Some color for the TLT storyPublished 3:23pm Friday, July 16, 2010
Your scribe enjoyed reading about the Tryon Little Theater on the inside back page of the Bulletin for July 7.&bsp; But like the nostalgia e-mails I have written about, these accounts just dont go back far enough for this OLD guy. The 45-rpm discs with the big hole were new-fangled to one who remembers hand-cranked Victrolas that played quarter-inch thick records with grooves on only one side.
Likewise, the beautiful brick building by Little Creek on US 176 that younger Jeff remembers as housing a furniture store before TLT utilized it briefly was home to Mountain Industries when I was a boy. There were probably two dozen hand looms in there, operated tirelessly by local women to make cloth to be sold in craft and gift stores such as Blue Ridge Weavers in Tryon.
This budding engineer was fascinated by the looms, and had to go back for another look when he could not figure out how the warp threads could be crossed and recrossed with a trough running through the shed to carry the shuttle back and forth. Turns out the trough was UNDER the shed, and the pointed ends of the shuttle allowed it to ride on the lower threads of the shed while still guided by the sides of the trough. I realize you would have to be there to understand this, and the best I can do in a 700-word column is to send you to the Internet and the Wikipedia article on hand looms: http://en.wikipedia.org/wiki/Loom.
The building was quite noisy, what with the wood levers slapping the shuttle back and forth, and the loud swish of the heddles raising half of the threads to open the shed for the shuttle to pass. I cannot imagine ladies being able to do this all morning and again all afternoon, feet alternately pushing down heavily on treadles to open the shed, right arm yanking a rope to slap the shuttle through, and the left arm pulling the beam with reeds attached to tighten the fill yarn against the finished cloth. They got a bit of a break when they had to tighten up the roll of finished cloth. I think they worked fast and hard because they probably were paid by how much cloth they wove rather than by the hour!
Not only hand weaving, but carding and spinning were commonplace in homes when I was a boy in the 30s. All the females I knew made quilts and did some form of knitting, crocheting or tatting. Even Mama Rippy, who worked like a field hand in her vegetable and flower gardens, did beautiful needlework when she could make time for it.&bsp; She also liked to put jig-saw puzzles together, and when she had assembled My Old Kentucky Home many times, with its numerous identical windows and shrubs, she put it together once with the gray side up!
Now to the younger Ritas account, I will add what the late Betty Doubleday Frost told me about the Drama Fortnightly: It began by gathering for script readings around a table. Soon friends started coming just to listen, and then the readers began to plan ahead and memorize their parts so that the lovers would not be hampered by their scripts and bifocals. Lead characters soon began to dress for their parts, and by then the audience size and a desire for sets to complete the illusion of reality required a theatre building.

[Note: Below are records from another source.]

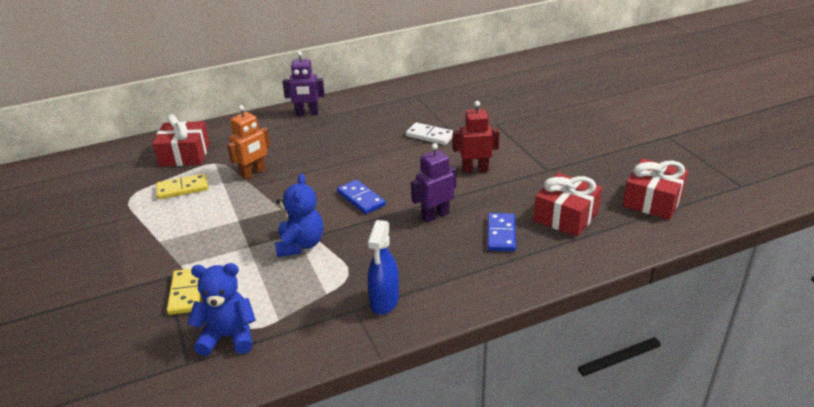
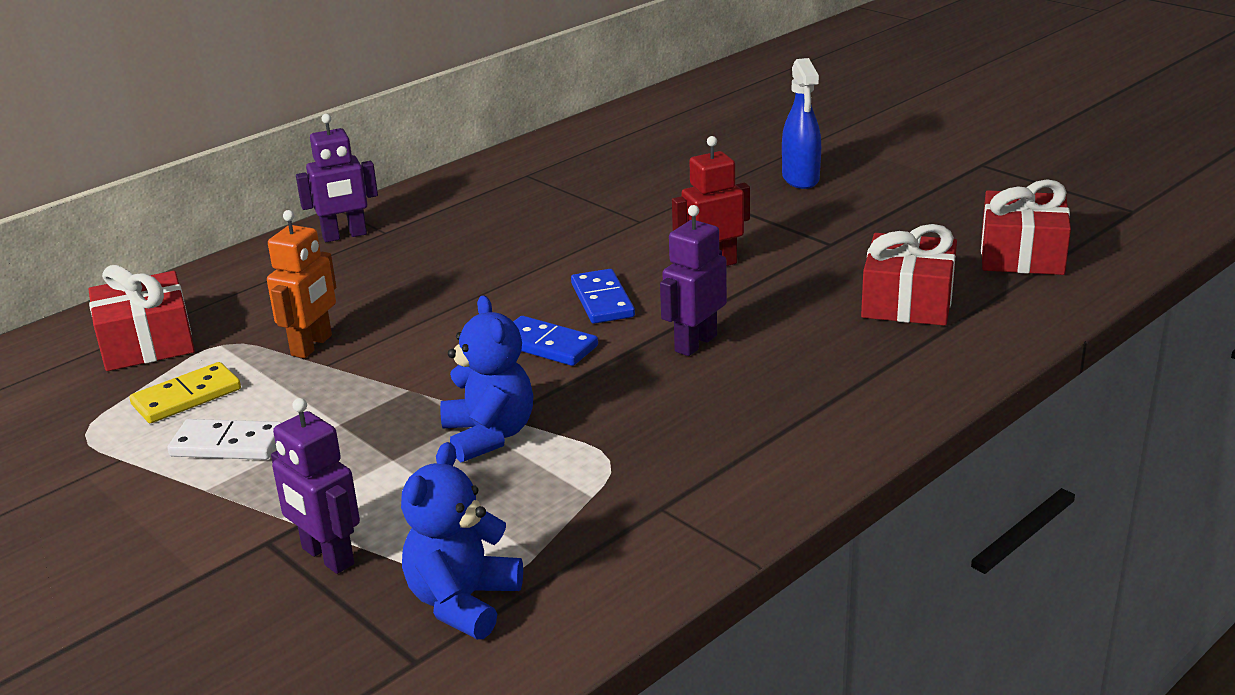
camera: 20 degrees left, 5 degrees down
(186, 293) = (327, 557): yellow domino -> purple robot
(228, 337) = (463, 602): blue teddy bear -> blue teddy bear turned 45 degrees counterclockwise
(384, 301) = (702, 483): blue spray bottle -> blue spray bottle (800, 179)
(430, 136) = (598, 230): white domino -> white domino (227, 444)
(501, 234) = (824, 347): blue domino -> blue domino (602, 300)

I think the fine arts have flourished in Our Area because so many talented people have chosen to live here. I suppose they attract each other, and some of them even have the means to foot the large bills associated with bringing their love of the arts to life. My mother and Aunt Mildred did not cram culture down my throat, but rather shared their love of music and the fine arts with me so that I would come to love them too. I thank the people of Tryon for providing one of the best secondary school systems anywhere, and for bringing the likes of Mrs. Mazzy here to broaden our education to include the fine arts.
May the Tryon Little Theater and The Fine Arts Center continue to enrich our lives for years to come.